> _Required action_
Exclude any images and output the remaining records exactly.

──────── Raw data

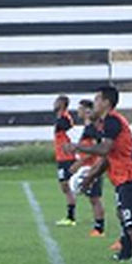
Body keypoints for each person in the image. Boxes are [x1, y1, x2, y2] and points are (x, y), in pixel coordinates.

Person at [72, 86, 132, 264]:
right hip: (127, 182)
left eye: (97, 99)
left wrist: (77, 147)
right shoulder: (108, 123)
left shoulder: (112, 120)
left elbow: (103, 149)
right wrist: (90, 177)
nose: (94, 104)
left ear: (107, 102)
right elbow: (108, 158)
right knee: (131, 227)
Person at [69, 99, 107, 239]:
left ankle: (99, 228)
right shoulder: (88, 127)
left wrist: (79, 163)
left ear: (86, 111)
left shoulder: (92, 128)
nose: (78, 112)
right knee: (93, 199)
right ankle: (98, 227)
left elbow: (95, 148)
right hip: (90, 166)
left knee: (95, 198)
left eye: (80, 109)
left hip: (93, 166)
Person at [52, 95, 78, 226]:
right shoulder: (61, 118)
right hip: (62, 158)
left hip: (67, 158)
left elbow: (73, 135)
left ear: (62, 104)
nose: (54, 104)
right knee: (66, 187)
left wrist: (74, 150)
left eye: (56, 102)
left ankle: (71, 217)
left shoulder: (64, 119)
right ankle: (70, 216)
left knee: (67, 186)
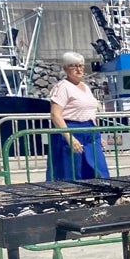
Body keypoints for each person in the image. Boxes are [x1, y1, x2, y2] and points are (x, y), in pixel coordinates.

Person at [47, 52, 109, 180]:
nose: (78, 69)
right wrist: (70, 138)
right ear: (65, 69)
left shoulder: (85, 87)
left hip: (90, 132)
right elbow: (55, 114)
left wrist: (98, 134)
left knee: (99, 169)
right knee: (72, 172)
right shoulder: (62, 87)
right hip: (71, 129)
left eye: (81, 65)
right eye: (73, 66)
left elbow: (90, 113)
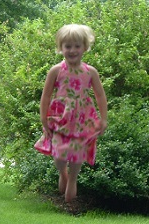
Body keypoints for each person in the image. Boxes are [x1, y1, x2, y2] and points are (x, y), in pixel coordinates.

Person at [34, 24, 108, 203]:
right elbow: (45, 96)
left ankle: (72, 182)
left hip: (83, 120)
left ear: (84, 47)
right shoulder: (56, 71)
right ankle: (62, 172)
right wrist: (44, 119)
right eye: (68, 46)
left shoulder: (90, 72)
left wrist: (103, 119)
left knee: (76, 159)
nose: (72, 50)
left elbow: (100, 95)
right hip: (60, 119)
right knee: (59, 156)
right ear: (61, 48)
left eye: (77, 46)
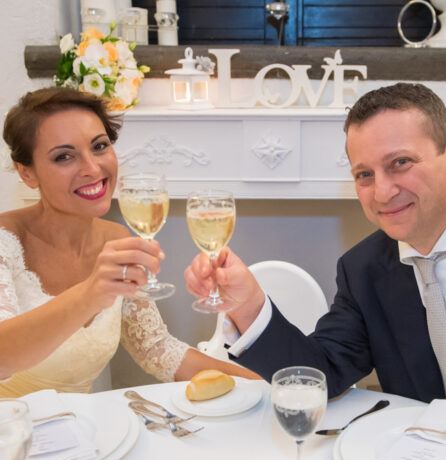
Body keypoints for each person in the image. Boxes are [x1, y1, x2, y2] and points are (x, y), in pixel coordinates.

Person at [185, 82, 446, 445]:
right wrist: (248, 304)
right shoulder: (363, 272)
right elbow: (319, 376)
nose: (382, 192)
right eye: (364, 175)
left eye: (400, 163)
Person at [0, 86, 259, 397]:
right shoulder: (5, 242)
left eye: (99, 146)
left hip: (79, 430)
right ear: (27, 173)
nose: (93, 169)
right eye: (64, 156)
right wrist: (89, 294)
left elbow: (156, 348)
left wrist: (262, 384)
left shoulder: (118, 239)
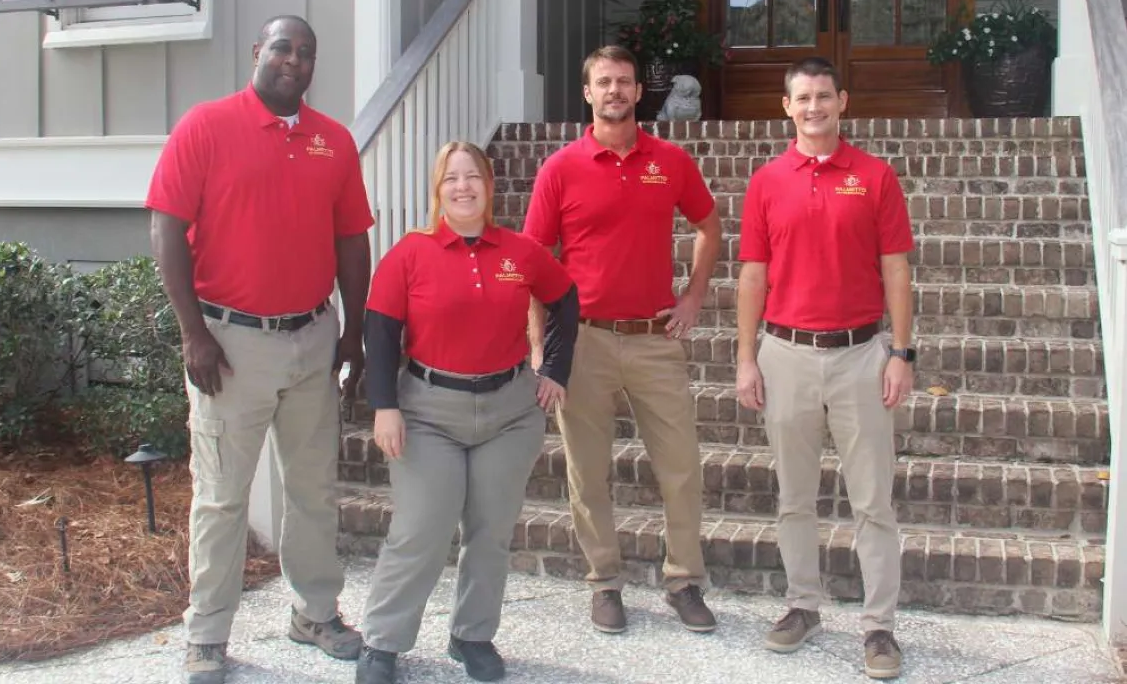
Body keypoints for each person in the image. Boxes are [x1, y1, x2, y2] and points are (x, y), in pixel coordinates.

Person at [147, 15, 373, 684]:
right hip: (229, 346)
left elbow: (352, 242)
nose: (294, 61)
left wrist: (353, 333)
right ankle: (208, 636)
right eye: (282, 48)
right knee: (221, 496)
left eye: (306, 52)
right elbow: (165, 230)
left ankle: (315, 613)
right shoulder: (205, 127)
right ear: (257, 52)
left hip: (312, 340)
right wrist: (193, 332)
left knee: (313, 490)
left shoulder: (334, 141)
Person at [355, 141, 579, 684]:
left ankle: (472, 635)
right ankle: (382, 644)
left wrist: (554, 370)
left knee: (490, 529)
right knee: (421, 529)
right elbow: (380, 334)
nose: (462, 186)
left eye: (472, 176)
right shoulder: (410, 253)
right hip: (429, 410)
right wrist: (384, 406)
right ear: (438, 190)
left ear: (489, 184)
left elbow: (566, 299)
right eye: (451, 178)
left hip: (508, 411)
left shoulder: (520, 252)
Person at [522, 45, 722, 635]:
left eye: (625, 82)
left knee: (681, 467)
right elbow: (535, 262)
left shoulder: (670, 161)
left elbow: (709, 227)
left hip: (656, 339)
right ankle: (604, 582)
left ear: (639, 93)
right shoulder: (560, 168)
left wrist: (692, 296)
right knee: (588, 471)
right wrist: (539, 348)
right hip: (582, 341)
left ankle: (685, 580)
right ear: (588, 93)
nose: (615, 91)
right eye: (604, 82)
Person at [735, 56, 914, 680]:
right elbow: (753, 274)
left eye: (824, 97)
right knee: (794, 497)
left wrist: (901, 351)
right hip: (784, 356)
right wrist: (746, 358)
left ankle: (879, 627)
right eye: (802, 99)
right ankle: (802, 606)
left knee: (873, 500)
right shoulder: (766, 181)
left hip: (862, 355)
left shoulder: (875, 176)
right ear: (787, 107)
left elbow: (895, 267)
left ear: (843, 101)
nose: (814, 108)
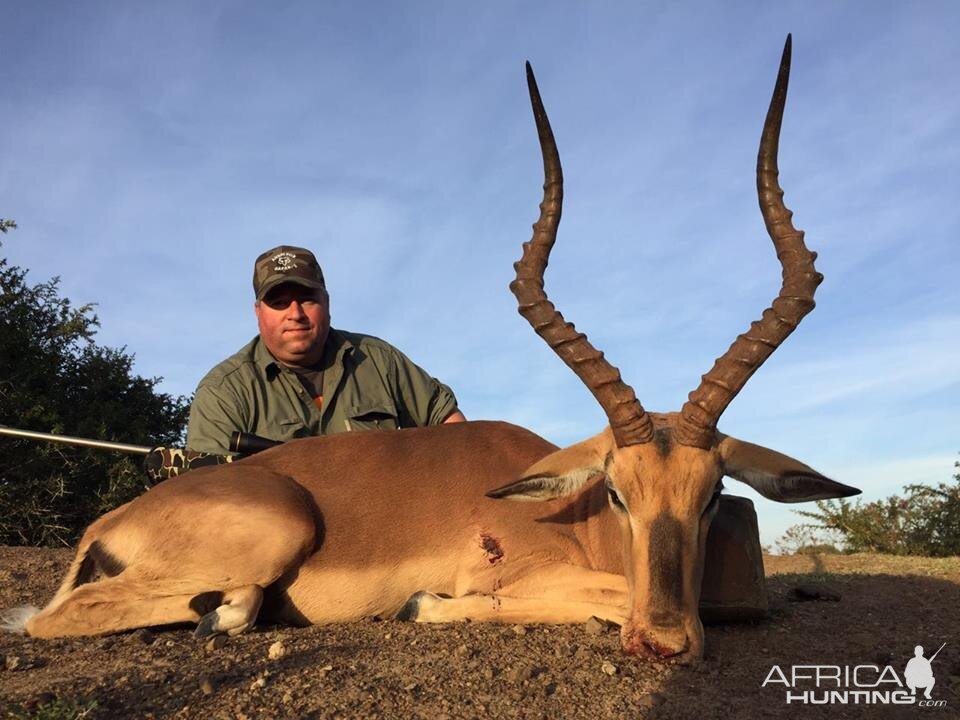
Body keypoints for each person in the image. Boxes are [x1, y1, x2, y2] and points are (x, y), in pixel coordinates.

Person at [186, 245, 465, 455]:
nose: (295, 313)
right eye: (279, 302)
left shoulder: (378, 359)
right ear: (258, 312)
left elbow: (454, 429)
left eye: (307, 299)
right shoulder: (223, 391)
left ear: (327, 303)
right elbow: (208, 492)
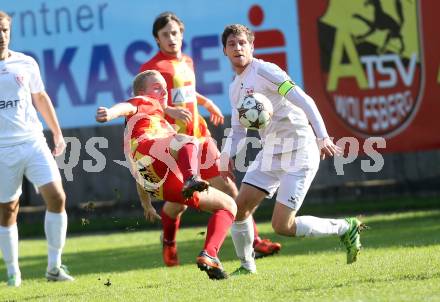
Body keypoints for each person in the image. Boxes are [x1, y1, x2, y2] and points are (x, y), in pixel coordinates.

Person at [219, 24, 367, 275]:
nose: (238, 48)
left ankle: (345, 227)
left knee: (282, 225)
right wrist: (224, 157)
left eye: (242, 43)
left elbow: (304, 99)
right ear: (225, 51)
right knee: (239, 208)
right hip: (271, 153)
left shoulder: (265, 71)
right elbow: (238, 132)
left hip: (300, 149)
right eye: (232, 44)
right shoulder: (235, 89)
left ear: (252, 47)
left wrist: (322, 137)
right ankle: (247, 267)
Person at [139, 12, 281, 266]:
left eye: (175, 33)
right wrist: (169, 111)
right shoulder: (153, 69)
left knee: (228, 188)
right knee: (179, 205)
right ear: (157, 40)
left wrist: (207, 103)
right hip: (176, 146)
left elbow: (186, 93)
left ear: (182, 34)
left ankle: (255, 241)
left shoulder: (187, 62)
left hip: (200, 138)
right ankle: (169, 242)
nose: (171, 38)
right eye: (165, 35)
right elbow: (144, 104)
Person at [96, 69, 237, 280]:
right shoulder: (145, 103)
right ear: (143, 92)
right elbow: (127, 106)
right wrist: (110, 112)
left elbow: (140, 174)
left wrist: (146, 205)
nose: (164, 91)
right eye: (157, 87)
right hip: (158, 158)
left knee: (229, 206)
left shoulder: (150, 127)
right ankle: (192, 178)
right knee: (186, 141)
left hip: (161, 183)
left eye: (165, 88)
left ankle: (210, 255)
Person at [0, 11, 74, 287]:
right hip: (2, 151)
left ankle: (54, 267)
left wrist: (56, 132)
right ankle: (13, 273)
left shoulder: (25, 62)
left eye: (4, 30)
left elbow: (40, 97)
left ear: (9, 31)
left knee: (57, 197)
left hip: (32, 142)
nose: (1, 35)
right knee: (8, 210)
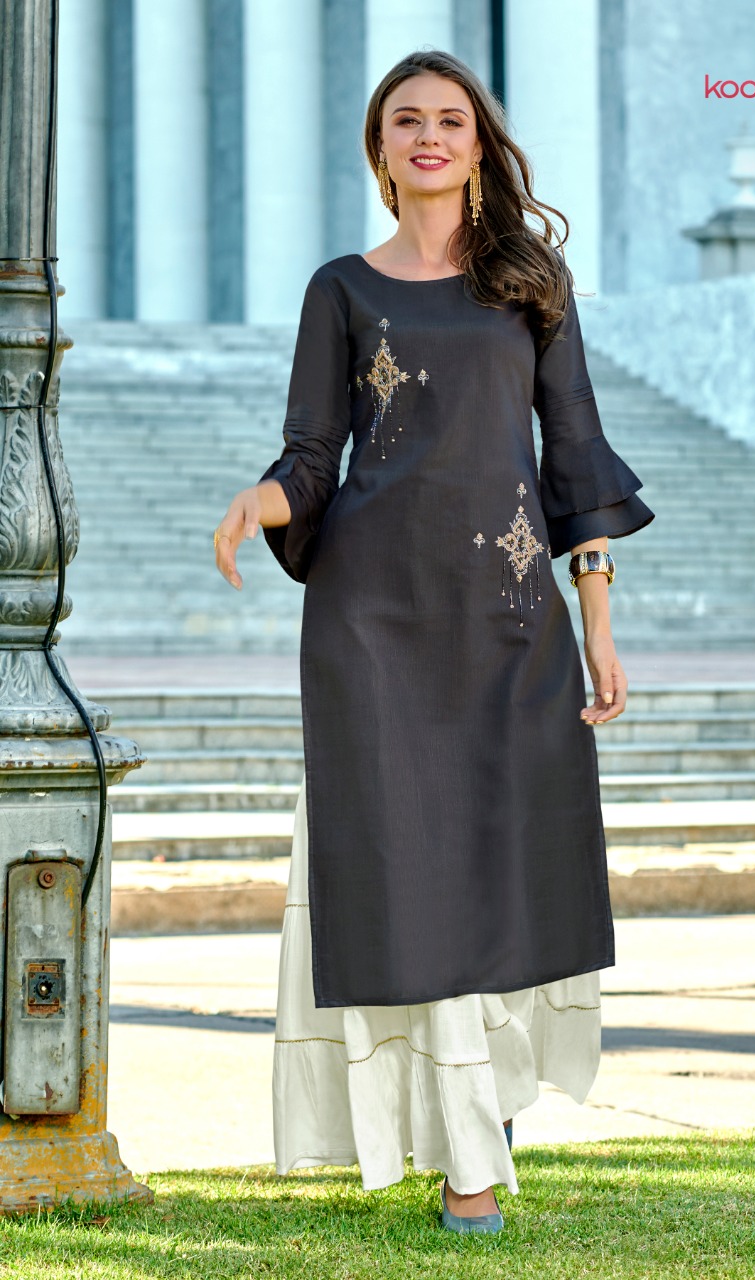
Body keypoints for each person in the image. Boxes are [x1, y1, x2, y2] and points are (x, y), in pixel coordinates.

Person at [214, 49, 654, 1235]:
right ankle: (469, 1158)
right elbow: (312, 454)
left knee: (503, 866)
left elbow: (576, 454)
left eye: (450, 119)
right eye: (406, 119)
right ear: (381, 145)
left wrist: (599, 619)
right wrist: (261, 499)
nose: (428, 135)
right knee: (402, 870)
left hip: (508, 621)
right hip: (372, 622)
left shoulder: (530, 285)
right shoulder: (341, 289)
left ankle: (484, 1103)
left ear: (476, 144)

────────────────

> _Your response_
Body keypoints for each person in the image. Boxes are [x1, y1, x2, y2] and points are (x, y), in pixel coordinates.

Person at [72, 86, 132, 264]:
right hip: (127, 182)
left eye: (97, 99)
left wrist: (77, 147)
right shoulder: (108, 123)
left shoulder: (112, 120)
left elbow: (103, 149)
right wrist: (90, 177)
nose: (94, 104)
left ear: (107, 102)
right elbow: (108, 158)
right knee: (131, 227)
Person at [69, 99, 107, 239]:
left ankle: (99, 228)
right shoulder: (88, 127)
left wrist: (79, 163)
left ear: (86, 111)
left shoulder: (92, 128)
nose: (78, 112)
right knee: (93, 199)
right ankle: (98, 227)
left elbow: (95, 148)
right hip: (90, 166)
left knee: (95, 198)
left eye: (80, 109)
left hip: (93, 166)
Person at [52, 95, 78, 226]:
right shoulder: (61, 118)
right hip: (62, 158)
left hip: (67, 158)
left elbow: (73, 135)
left ear: (62, 104)
nose: (54, 104)
right knee: (66, 187)
left wrist: (74, 150)
left eye: (56, 102)
left ankle: (71, 217)
left shoulder: (64, 119)
right ankle: (70, 216)
left knee: (67, 186)
Body keypoints for each person in the image. Boxes are [x1, y1, x2, y2] and points are (x, y), in pixel coordinates.

Person at [47, 52, 109, 180]:
nose: (78, 69)
right wrist: (70, 138)
right ear: (65, 69)
left shoulder: (85, 87)
left hip: (90, 132)
right elbow: (55, 114)
left wrist: (98, 134)
left knee: (99, 169)
right knee: (72, 172)
right shoulder: (62, 87)
right hip: (71, 129)
left eye: (81, 65)
right eye: (73, 66)
left elbow: (90, 113)
Body keypoints for each person in the image. Boxes are [x1, y1, x2, y2] and points are (x, y), in pixel coordinates.

Person at [34, 24, 108, 203]:
right elbow: (45, 96)
left ankle: (72, 182)
left hip: (83, 120)
left ear: (84, 47)
right shoulder: (56, 71)
right ankle: (62, 172)
right wrist: (44, 119)
right eye: (68, 46)
left shoulder: (90, 72)
left wrist: (103, 119)
left knee: (76, 159)
nose: (72, 50)
left elbow: (100, 95)
right hip: (60, 119)
right knee: (59, 156)
right ear: (61, 48)
left eye: (77, 46)
Body keypoints for each person in the image. Boxes are [x1, y1, x2, y2] and points are (x, y), in pixel coordinates.

Person at [185, 82, 446, 445]:
right wrist: (248, 304)
right shoulder: (363, 272)
right elbow: (319, 376)
nose: (382, 192)
right eye: (364, 175)
left eye: (400, 163)
Person at [0, 86, 259, 397]:
right shoulder: (5, 242)
left eye: (99, 146)
left hip: (79, 430)
right ear: (27, 173)
nose: (93, 169)
right eye: (64, 156)
right wrist: (89, 294)
left elbow: (156, 348)
left wrist: (262, 384)
left shoulder: (118, 239)
Body keypoints for each person in the image. Boxes are [x1, y1, x2, y2] and points are (x, y), in pixel coordinates.

Person at [147, 15, 373, 684]:
right hip: (229, 346)
left elbow: (352, 242)
nose: (294, 61)
left wrist: (353, 333)
right ankle: (208, 636)
right eye: (282, 48)
right knee: (221, 496)
left eye: (306, 52)
right elbow: (165, 230)
left ankle: (315, 613)
right shoulder: (205, 127)
right ear: (257, 52)
left hip: (312, 340)
right wrist: (193, 332)
left knee: (313, 490)
left shoulder: (334, 141)
Person at [355, 141, 579, 684]:
left ankle: (472, 635)
right ankle: (382, 644)
left wrist: (554, 370)
left knee: (490, 529)
right knee: (421, 529)
right elbow: (380, 334)
nose: (462, 186)
left eye: (472, 176)
right shoulder: (410, 253)
right hip: (429, 410)
right wrist: (384, 406)
right ear: (438, 190)
left ear: (489, 184)
left elbow: (566, 299)
right eye: (451, 178)
left hip: (508, 411)
left shoulder: (520, 252)
Person at [522, 45, 722, 635]:
left eye: (625, 82)
left knee: (681, 467)
right elbow: (535, 262)
left shoulder: (670, 161)
left elbow: (709, 227)
left hip: (656, 339)
right ankle: (604, 582)
left ear: (639, 93)
right shoulder: (560, 168)
left wrist: (692, 296)
right knee: (588, 471)
right wrist: (539, 348)
right hip: (582, 341)
left ankle: (685, 580)
right ear: (588, 93)
nose: (615, 91)
right eye: (604, 82)
Person at [735, 56, 914, 680]:
right elbow: (753, 274)
left eye: (824, 97)
right knee: (794, 497)
left wrist: (901, 351)
right hip: (784, 356)
right wrist: (746, 358)
left ankle: (879, 627)
right eye: (802, 99)
right ankle: (802, 606)
left knee: (873, 500)
right shoulder: (766, 181)
left hip: (862, 355)
left shoulder: (875, 176)
right ear: (787, 107)
left elbow: (895, 267)
left ear: (843, 101)
nose: (814, 108)
Body keypoints for each person in the image. Boxes are [x1, y1, x2, y2] and points are (x, y), in pixel coordinates.

Person at [186, 245, 465, 455]:
nose: (295, 313)
right eye: (279, 302)
left shoulder: (378, 359)
right ear: (258, 312)
left elbow: (454, 429)
left eye: (307, 299)
right shoulder: (223, 391)
left ear: (327, 303)
right elbow: (208, 492)
Body keypoints for each person in the image. Boxes are [x1, y1, x2, y2] and points are (x, y), in pixel coordinates.

Person at [219, 24, 367, 275]:
nose: (238, 48)
left ankle: (345, 227)
left knee: (282, 225)
right wrist: (224, 157)
left eye: (242, 43)
left elbow: (304, 99)
right ear: (225, 51)
right knee: (239, 208)
right hip: (271, 153)
left shoulder: (265, 71)
right elbow: (238, 132)
left hip: (300, 149)
right eye: (232, 44)
right shoulder: (235, 89)
left ear: (252, 47)
left wrist: (322, 137)
right ankle: (247, 267)
Person at [139, 12, 281, 266]:
left eye: (175, 33)
right wrist: (169, 111)
right shoulder: (153, 69)
left knee: (228, 188)
right knee: (179, 205)
right ear: (157, 40)
left wrist: (207, 103)
right hip: (176, 146)
left elbow: (186, 93)
left ear: (182, 34)
left ankle: (255, 241)
left shoulder: (187, 62)
left hip: (200, 138)
right ankle: (169, 242)
nose: (171, 38)
right eye: (165, 35)
right elbow: (144, 104)
Person at [96, 69, 237, 280]:
right shoulder: (145, 103)
right ear: (143, 92)
right elbow: (127, 106)
right wrist: (110, 112)
left elbow: (140, 174)
left wrist: (146, 205)
nose: (164, 91)
right eye: (157, 87)
right hip: (158, 158)
left knee: (229, 206)
left shoulder: (150, 127)
right ankle: (192, 178)
right knee: (186, 141)
left hip: (161, 183)
left eye: (165, 88)
left ankle: (210, 255)
Person at [0, 11, 74, 287]:
right hip: (2, 151)
left ankle: (54, 267)
left wrist: (56, 132)
right ankle: (13, 273)
left shoulder: (25, 62)
left eye: (4, 30)
left elbow: (40, 97)
left ear: (9, 31)
left knee: (57, 197)
left hip: (32, 142)
nose: (1, 35)
right knee: (8, 210)
Body keypoints for each person in the image. Boxes are [x1, y1, x2, y2] and points are (x, y), in pixel coordinates.

Person at [214, 49, 654, 1235]:
right ankle: (469, 1158)
right elbow: (312, 454)
left knee: (503, 866)
left elbow: (576, 454)
left eye: (450, 119)
right eye: (406, 119)
right ear: (381, 145)
left wrist: (599, 619)
right wrist: (261, 499)
nose: (428, 135)
right knee: (402, 870)
left hip: (508, 621)
right hip: (372, 622)
left shoulder: (530, 285)
right shoulder: (341, 289)
left ankle: (484, 1103)
left ear: (476, 144)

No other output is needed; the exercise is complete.